Introduction de M. Jacques CHIRAC, Président de la République, lors de la réunion de travail consacrée a la promotion des initiatives locales dans le département du Pas-de-Calais.
Préfecture d'Arras, le lundi 30 Septembre 1996
E PRESIDENT - Le 14 Juillet dernier, au cours de la traditionnelle intervention à l'Elysée, j'avais dit que la croissance c'est chacune et chacun d'entre nous, qui l'assume, et que c'est de nos comportements individuels que ressort l'essentiel de la croissance.

Action à mener A:
Convertissez les lignes des enregistrements ci-dessous en une liste JSON de chaînes, à raison d'une chaîne par ligne et sans les lignes vides. Les images ne doivent pas figurer dans la réponse.

Bloc de données:

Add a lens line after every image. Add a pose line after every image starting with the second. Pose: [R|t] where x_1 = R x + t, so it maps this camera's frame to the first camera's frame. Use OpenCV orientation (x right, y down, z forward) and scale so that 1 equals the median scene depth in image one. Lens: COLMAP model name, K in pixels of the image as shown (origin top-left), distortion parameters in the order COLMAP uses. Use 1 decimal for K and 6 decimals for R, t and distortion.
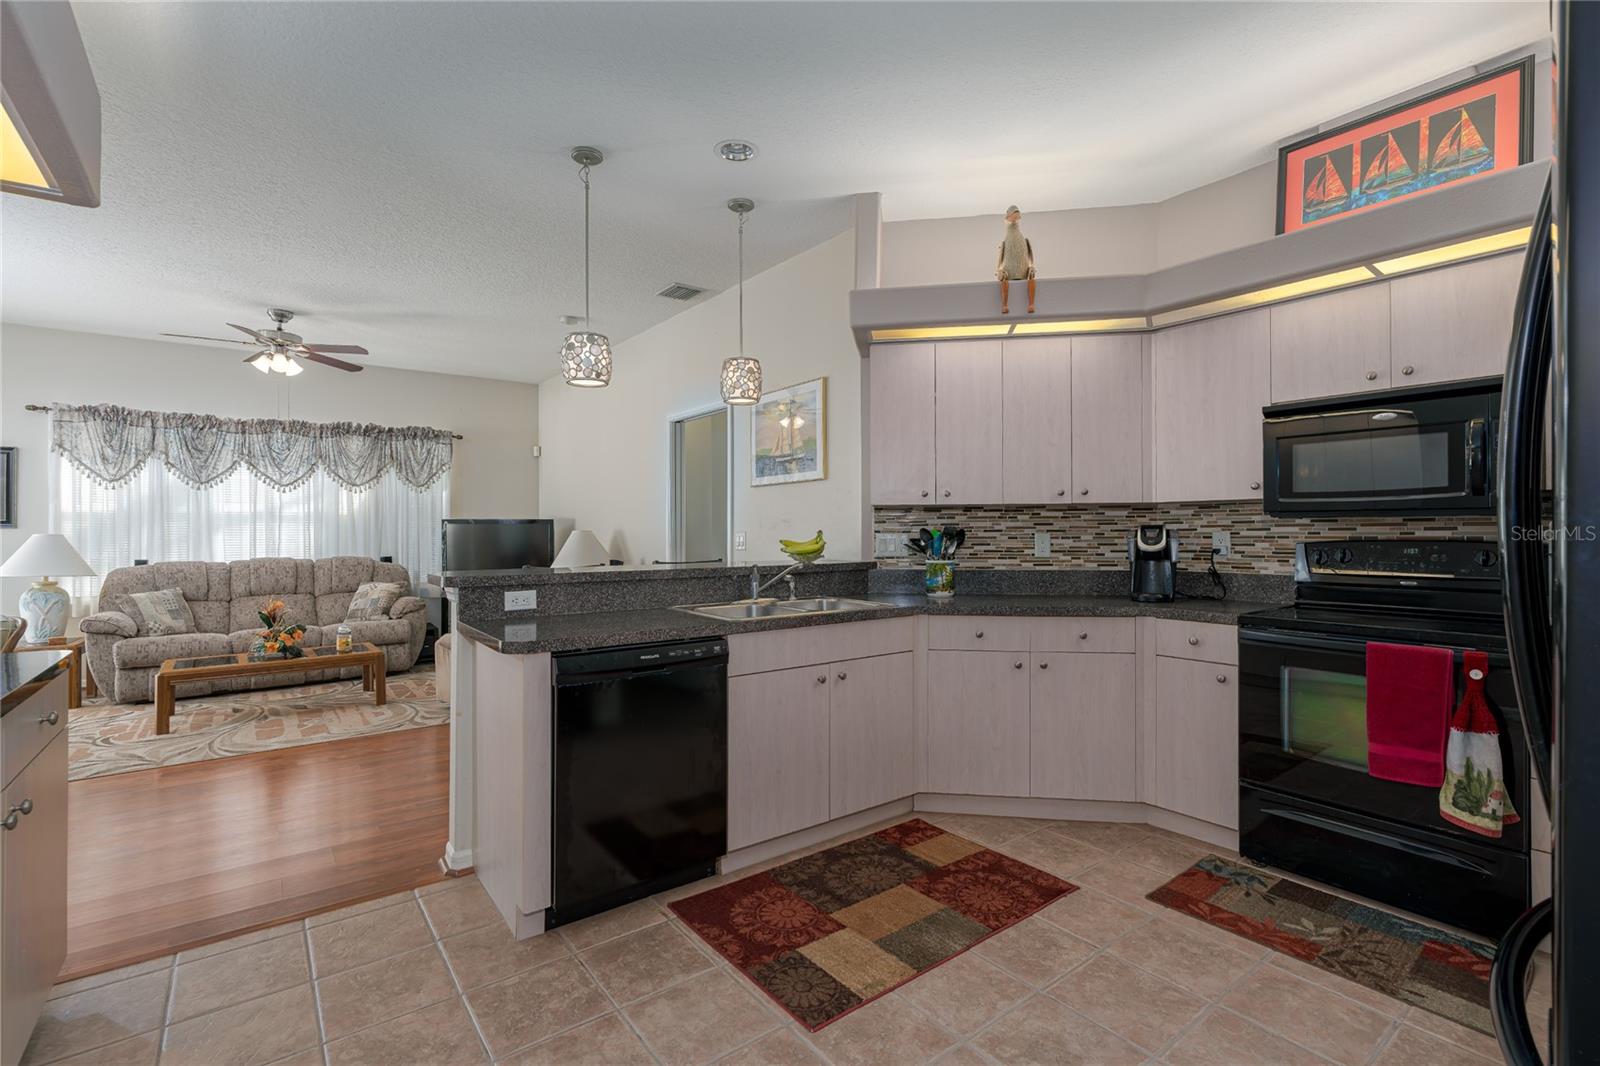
lens RADIAL K [[718.8, 0, 796.6], [0, 718.8, 528.7], [0, 0, 1]] dist [-0.002969, 0.000061]
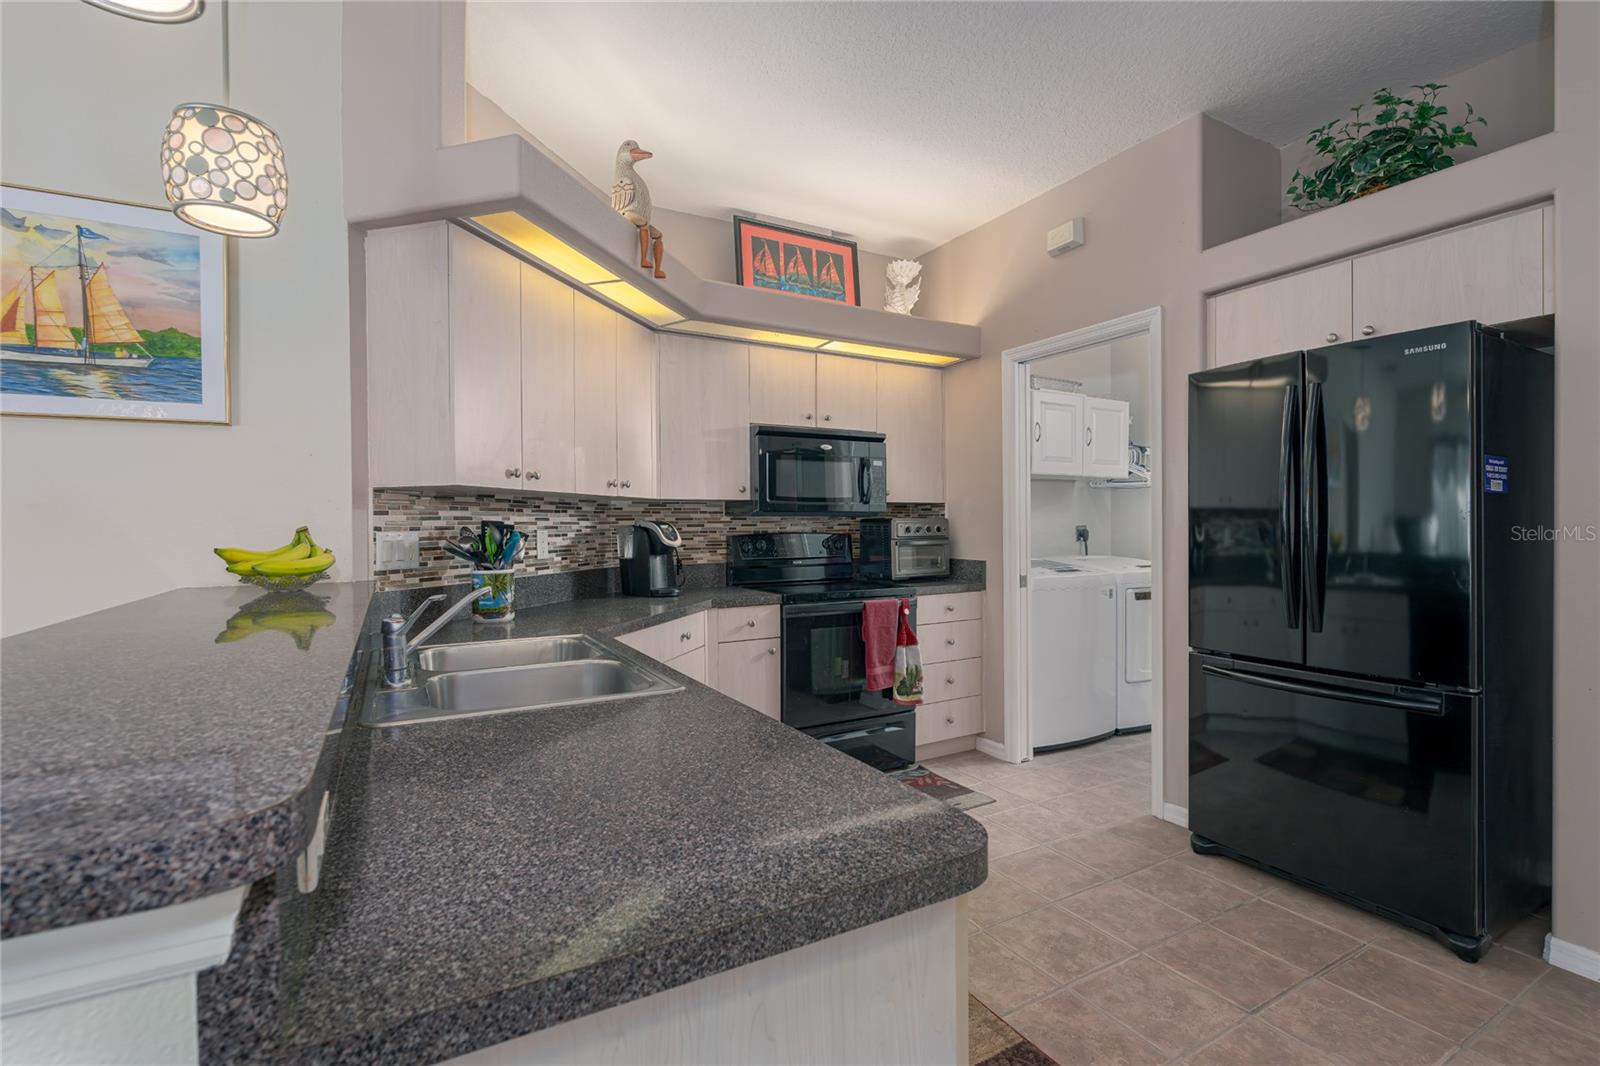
lens RADIAL K [[720.9, 0, 790.1], [0, 720.9, 527.7], [0, 0, 1]] dist [-0.002296, 0.000540]
pose [[0.140075, -0.001517, 0.990140, -0.281343], [0.002496, 0.999996, 0.001179, 0.001993], [-0.990138, 0.002306, 0.140078, 0.386840]]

Action à mener B:
Recopiez à l'identique, dans l'allocution, le passage allant de « Introduction de M. » jusqu'à « département du Pas-de-Calais. ».

Réponse A:
[
  "Add a lens line after every image. Add a pose line after every image starting with the second. Pose: [R|t] where x_1 = R x + t, so it maps this camera's frame to the first camera's frame. Use OpenCV orientation (x right, y down, z forward) and scale so that 1 equals the median scene depth in image one. Lens: COLMAP model name, K in pixels of the image as shown (origin top-left), distortion parameters in the order COLMAP uses. Use 1 decimal for K and 6 decimals for R, t and distortion.",
  "lens RADIAL K [[718.8, 0, 796.6], [0, 718.8, 528.7], [0, 0, 1]] dist [-0.002969, 0.000061]",
  "lens RADIAL K [[720.9, 0, 790.1], [0, 720.9, 527.7], [0, 0, 1]] dist [-0.002296, 0.000540]",
  "pose [[0.140075, -0.001517, 0.990140, -0.281343], [0.002496, 0.999996, 0.001179, 0.001993], [-0.990138, 0.002306, 0.140078, 0.386840]]"
]

Réponse B:
Introduction de M. Jacques CHIRAC, Président de la République, lors de la réunion de travail consacrée a la promotion des initiatives locales dans le département du Pas-de-Calais.